Everywhere we entrench ourselves against the oppressed. In New York, steel bars shot up over windows at the same speed that steel shrapnel had been spewed at poor Vietnamese.
Back in the 20's through to the 50's Harlem was a hot spot and the place the musicians and high society went to for the night life. It was still all black at the time, the only thing that has changed was the influx of drugs which leads to crime. I spent four weeks living and working in Harlem in the mid 90's, I had police asking me if I was crazy for being there at night, alone, directing traffic on 1256th St and Malcolm X Blvd. and our location was right next to a proverbial crack house with police activity running through it every day. But I also met some of the most sincere and friendly people during that job. Its all about how you approach people. And I also had my truck stopped in the middle of the street by 5 people who simply refused to let my drive because I was a white boy on their street. I just sat there till they were satisfied and moved then drove away. Racism can cut both ways. "Whites don't come here to invest because they're racists." "What are whites doing here? This is our community, your not welcome."

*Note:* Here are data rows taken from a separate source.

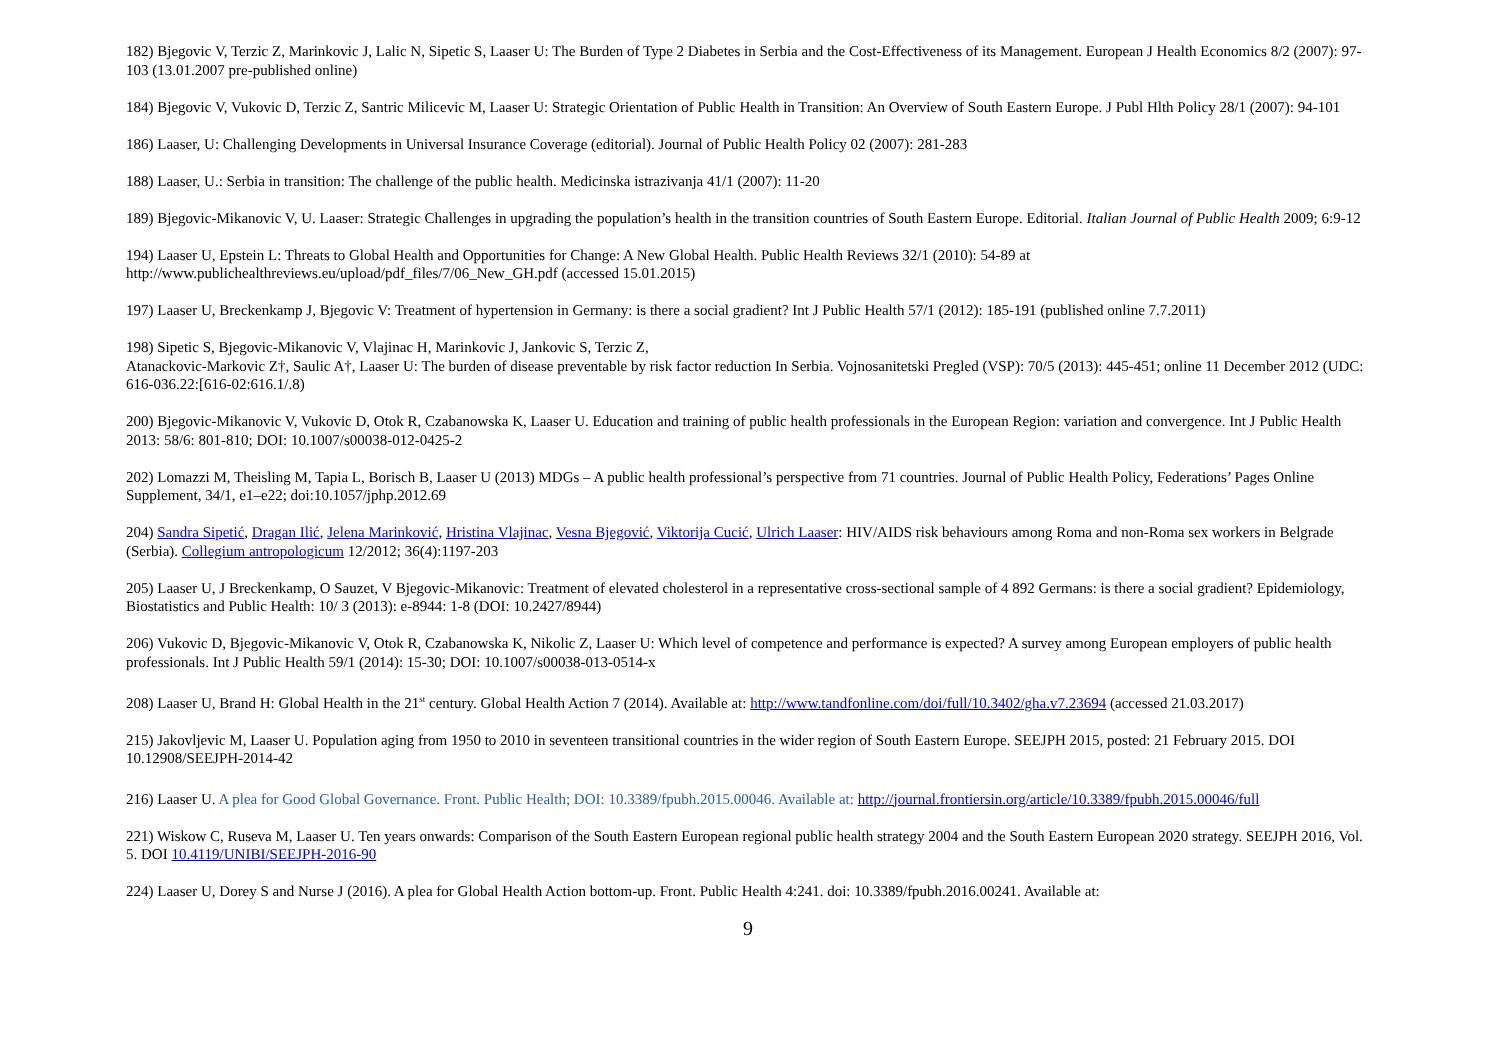182) Bjegovic V, Terzic Z, Marinkovic J, Lalic N, Sipetic S, Laaser U: The Burden of Type 2 Diabetes in Serbia and the Cost-Effectiveness of its Management. European J Health Economics 8/2 (2007): 97-103 (13.01.2007 pre-published online)
184) Bjegovic V, Vukovic D, Terzic Z, Santric Milicevic M, Laaser U: Strategic Orientation of Public Health in Transition: An Overview of South Eastern Europe. J Publ Hlth Policy 28/1 (2007): 94-101
186) Laaser, U: Challenging Developments in Universal Insurance Coverage (editorial). Journal of Public Health Policy 02 (2007): 281-283
188) Laaser, U.: Serbia in transition: The challenge of the public health. Medicinska istrazivanja 41/1 (2007): 11-20
189) Bjegovic-Mikanovic V, U. Laaser: Strategic Challenges in upgrading the population’s health in the transition countries of South Eastern Europe. Editorial. Italian Journal of Public Health 2009; 6:9-12
194) Laaser U, Epstein L: Threats to Global Health and Opportunities for Change: A New Global Health. Public Health Reviews 32/1 (2010): 54-89 at http://www.publichealthreviews.eu/upload/pdf_files/7/06_New_GH.pdf (accessed 15.01.2015)
197) Laaser U, Breckenkamp J, Bjegovic V: Treatment of hypertension in Germany: is there a social gradient? Int J Public Health 57/1 (2012): 185-191 (published online 7.7.2011)
198) Sipetic S, Bjegovic-Mikanovic V, Vlajinac H, Marinkovic J, Jankovic S, Terzic Z,
Atanackovic-Markovic Z†, Saulic A†, Laaser U: The burden of disease preventable by risk factor reduction In Serbia. Vojnosanitetski Pregled (VSP): 70/5 (2013): 445-451; online 11 December 2012 (UDC: 616-036.22:[616-02:616.1/.8)
200) Bjegovic-Mikanovic V, Vukovic D, Otok R, Czabanowska K, Laaser U. Education and training of public health professionals in the European Region: variation and convergence. Int J Public Health 2013: 58/6: 801-810; DOI: 10.1007/s00038-012-0425-2
202) Lomazzi M, Theisling M, Tapia L, Borisch B, Laaser U (2013) MDGs – A public health professional’s perspective from 71 countries. Journal of Public Health Policy, Federations’ Pages Online Supplement, 34/1, e1–e22; doi:10.1057/jphp.2012.69
204) Sandra Sipetić, Dragan Ilić, Jelena Marinković, Hristina Vlajinac, Vesna Bjegović, Viktorija Cucić, Ulrich Laaser: HIV/AIDS risk behaviours among Roma and non-Roma sex workers in Belgrade (Serbia). Collegium antropologicum 12/2012; 36(4):1197-203
205) Laaser U, J Breckenkamp, O Sauzet, V Bjegovic-Mikanovic: Treatment of elevated cholesterol in a representative cross-sectional sample of 4 892 Germans: is there a social gradient? Epidemiology, Biostatistics and Public Health: 10/ 3 (2013): e-8944: 1-8 (DOI: 10.2427/8944)
206) Vukovic D, Bjegovic-Mikanovic V, Otok R, Czabanowska K, Nikolic Z, Laaser U: Which level of competence and performance is expected? A survey among European employers of public health professionals. Int J Public Health 59/1 (2014): 15-30; DOI: 10.1007/s00038-013-0514-x
208) Laaser U, Brand H: Global Health in the 21<sup>st</sup> century. Global Health Action 7 (2014). Available at: http://www.tandfonline.com/doi/full/10.3402/gha.v7.23694 (accessed 21.03.2017)
215) Jakovljevic M, Laaser U. Population aging from 1950 to 2010 in seventeen transitional countries in the wider region of South Eastern Europe. SEEJPH 2015, posted: 21 February 2015. DOI 10.12908/SEEJPH-2014-42
216) Laaser U. A plea for Good Global Governance. Front. Public Health; DOI: 10.3389/fpubh.2015.00046. Available at: http://journal.frontiersin.org/article/10.3389/fpubh.2015.00046/full
221) Wiskow C, Ruseva M, Laaser U. Ten years onwards: Comparison of the South Eastern European regional public health strategy 2004 and the South Eastern European 2020 strategy. SEEJPH 2016, Vol. 5. DOI 10.4119/UNIBI/SEEJPH-2016-90
224) Laaser U, Dorey S and Nurse J (2016). A plea for Global Health Action bottom-up. Front. Public Health 4:241. doi: 10.3389/fpubh.2016.00241. Available at:
9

But how is this any different than any other ghetto or inner city minority center in any other city? Detroit? Los Angeles? San Antonio? Richmond?
Although a great photo journal, the camera can be bias because we only see what the photographer wants us to see to back up their ideology. Was Harlem bad in the 70's and 80's, you betcha, NY got its bad rap during that era, nearly every Burrough had its problems. But times change. And as a poster said, sometimes communities also need to look inward to see what role they are playing in the problems surrounding them.